By mid-November 1915, the last peasant stronghold had fallen.
The Haitian government had received large loans from American and French banks over the preceding decades and was growing increasingly incapable of fulfilling debt repayment. Within six weeks of the occupation, representatives from the United States controlled Haitian customs houses and institutions such as banks and the national treasury. Through manipulation, 40% of the national income went to alleviating debt repayment to American and French banks. This economic decision ignored the interests of the majority of the Haitian population. For the next nineteen years, United States advisers governed the country, enforced by the United States Marine Corps.
Representatives wielded veto power over all governmental decisions, and Marine Corps commanders served as administrators. Opposition to the occupation began immediately after the Marines entered. The rebels vehemently resisted American control. In response, the Haitian and American governments began a vigorous campaign to disband the rebel armies.

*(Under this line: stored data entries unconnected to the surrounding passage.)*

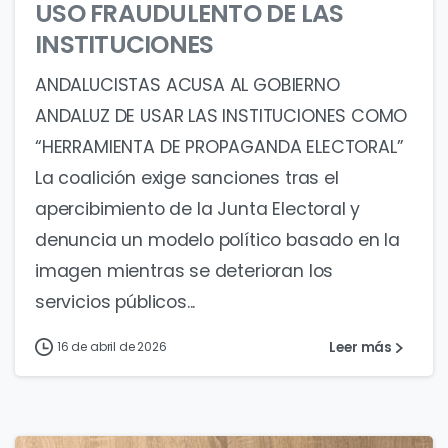
USO FRAUDULENTO DE LAS
INSTITUCIONES
ANDALUCISTAS ACUSA AL GOBIERNO
ANDALUZ DE USAR LAS INSTITUCIONES COMO
“HERRAMIENTA DE PROPAGANDA ELECTORAL”
La coalición exige sanciones tras el
apercibimiento de la Junta Electoral y
denuncia un modelo político basado en la
imagen mientras se deterioran los
servicios públicos...
Leer más
16 de abril de 2026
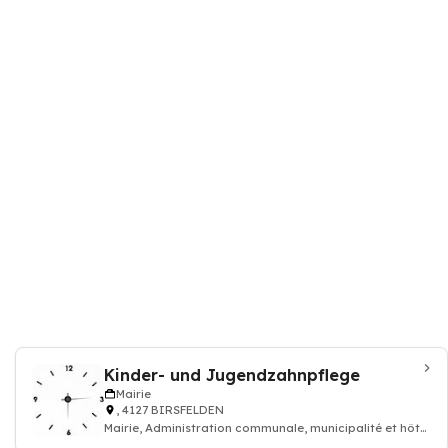
Kinder- und Jugendzahnpflege
Mairie
, 4127 BIRSFELDEN
Mairie, Administration communale, municipalité et hôtel
de ville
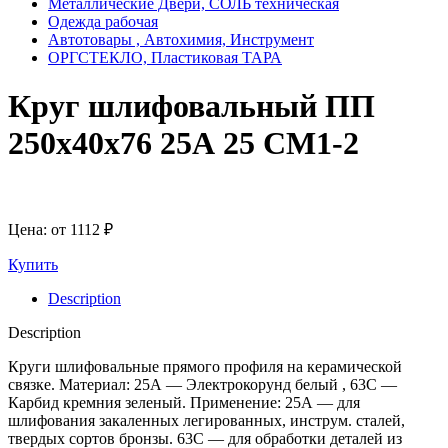
Металлические Двери, СОЛЬ техническая
Одежда рабочая
Автотовары , Автохимия, Инструмент
ОРГСТЕКЛО, Пластиковая ТАРА
Круг шлифовальный ПП
250х40х76 25А 25 СМ1-2
Цена: от
1112
₽
Купить
Description
Description
Круги шлифовальные прямого профиля на керамической
связке. Материал: 25А — Электрокорунд белый , 63С —
Карбид кремния зеленый. Применение: 25А — для
шлифования закаленных легированных, инструм. сталей,
твердых сортов бронзы. 63С — для обработки деталей из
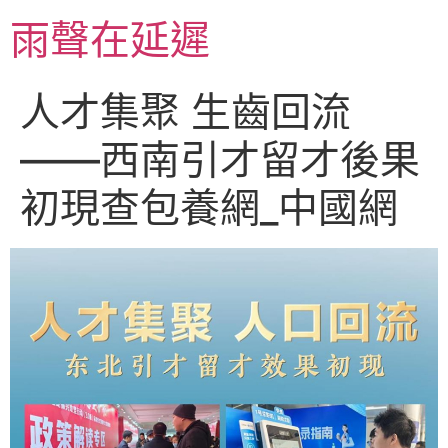
跳
雨聲在延遲
至
主
要
人才集聚 生齒回流
內
容
——西南引才留才後果
初現查包養網_中國網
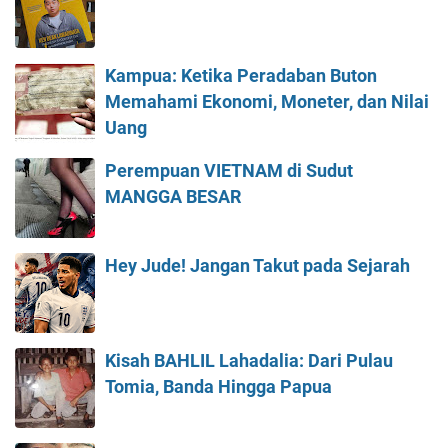
Kampua: Ketika Peradaban Buton
Memahami Ekonomi, Moneter, dan Nilai
Uang
Perempuan VIETNAM di Sudut
MANGGA BESAR
Hey Jude! Jangan Takut pada Sejarah
Kisah BAHLIL Lahadalia: Dari Pulau
Tomia, Banda Hingga Papua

Phillip Sudre Dartiguenave, the president of the Senate, agreed to accept the presidency and, in 1917, he dissolved the legislature after its members refused to approve a new American-written constitution. However, a referendum subsequently approved it in 1918. Though generally a liberal document, it allowed foreigners to purchase land, which had been disallowed by patriot Jean-Jacques Dessalines and was considered odious by most Haitians.
In 1922, Dartiguenave was replaced by Louis Borno, whose dictatorial rule lasted until 1930. That same year, General John H. Russell Jr. was appointed High Commissioner. The Borno-Russell dictatorship expanded the economy, building over 1,000 miles of road, modernizing facilities, and establishing a public health service. Sugar and cotton became significant exports. However, the Great Depression destroyed even this progress. By 1930, President Hoover became concerned about the occupation, particularly after a December 1929 incident in Les Cayes, where Marines killed ten Haitian peasants. Although disengagement policies began by 1932 and the last U.S. Marines departed on August 15, 1934, the U.S. retained dominion over Haiti’s finances until 1947.

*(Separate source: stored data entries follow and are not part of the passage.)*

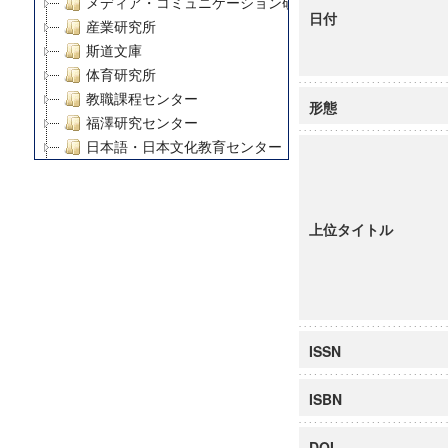
メディア・コミュニケーション研究所
日付
産業研究所
斯道文庫
体育研究所
教職課程センター
形態
福澤研究センター
日本語・日本文化教育センター
アート・センター
外国語教育研究センター
デジタルメディア・コンテンツ統合研究センター
上位タイトル
グローバルリサーチインスティテュート
塾内助成報告書
科学研究費補助金研究成果報告書
21世紀COEプログラム
慶應義塾大学グローバルCOEプログラム市民社会ガバナ
ISSN
慶應義塾大学グローバルCOEプログラム論理と感性の先
博士課程教育リーディングプログラム「超成熟社会発展
ISBN
学術雑誌掲載論文等(8)
その他
DOI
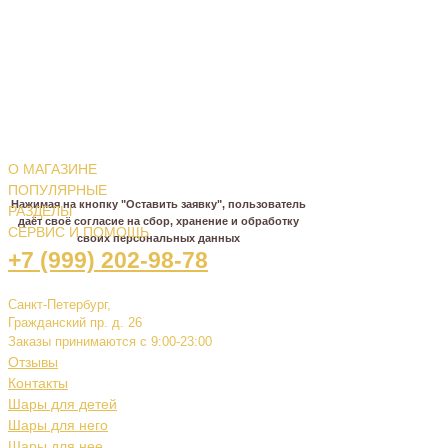
НЕ МОЖЕТЕ ОПРЕДЕЛИТЬСЯ С
ВЫБОРОМ?
О МАГАЗИНЕ
МЫ ПОМОЖЕМ И ПОДСКАЖЕМ!
ПОПУЛЯРНЫЕ
Нажимая на кнопку "Оставить заявку", пользователь
РАЗДЕЛЫ
даёт своё согласие на сбор, хранение и обработку
СЕРВИС И ПОМОЩЬ
своих персональных данных
+7 (999) 202-98-78
Санкт-Петербург,
Гражданский пр. д. 26
Заказы принимаются с 9:00-23:00
Отзывы
Контакты
Шары для детей
Шары для него
Шары для нее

Is this a guarantee that American contractors would act similarly if let loose today? Certainly not. Nothing in history is inevitable, but the entwined nature of business and politics in Haitian-American foreign relations ought to give scholars and attentive readers everywhere pause. It is also true that certain gains arose from the American effort and some Haitians see the period as one of unusual stability. Nevertheless, according to International Studies PhD, Figaro Joseph, both Haiti’s poor and intellectuals are frightened by the prospect American rebuilding.